**WORK TASK**
Where the records hold the string "format", show the whole line it sits on.

*** Opening PROVIDED RECORDS ***

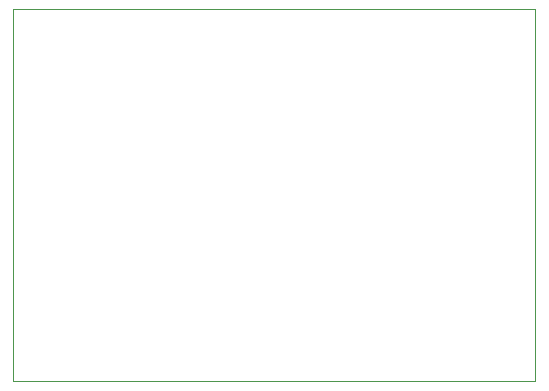
<source format=gko>
%TF.GenerationSoftware,KiCad,Pcbnew,5.1.8*%
%TF.CreationDate,2020-12-08T00:01:30+01:00*%
%TF.ProjectId,ESP8266_base_vreg,45535038-3236-4365-9f62-6173655f7672,rev?*%
%TF.SameCoordinates,Original*%
%TF.FileFunction,Profile,NP*%
%FSLAX46Y46*%
G04 Gerber Fmt 4.6, Leading zero omitted, Abs format (unit mm)*
G04 Created by KiCad (PCBNEW 5.1.8) date 2020-12-08 00:01:30*
%MOMM*%
%LPD*%
G01*
G04 APERTURE LIST*
%TA.AperFunction,Profile*%
%ADD10C,0.050000*%
%TD*%
G04 APERTURE END LIST*
D10*
X115824000Y-66802000D02*
X160020000Y-66800000D01*
X115824000Y-98298000D02*
X115824000Y-66800000D01*
X160020000Y-98298000D02*
X115824000Y-98298000D01*
X160020000Y-66802000D02*
X160020000Y-98298000D01*
M02*

</source>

*** Closing PROVIDED RECORDS ***

**SOLUTION**
<source format=gko>
G04 Gerber Fmt 4.6, Leading zero omitted, Abs format (unit mm)*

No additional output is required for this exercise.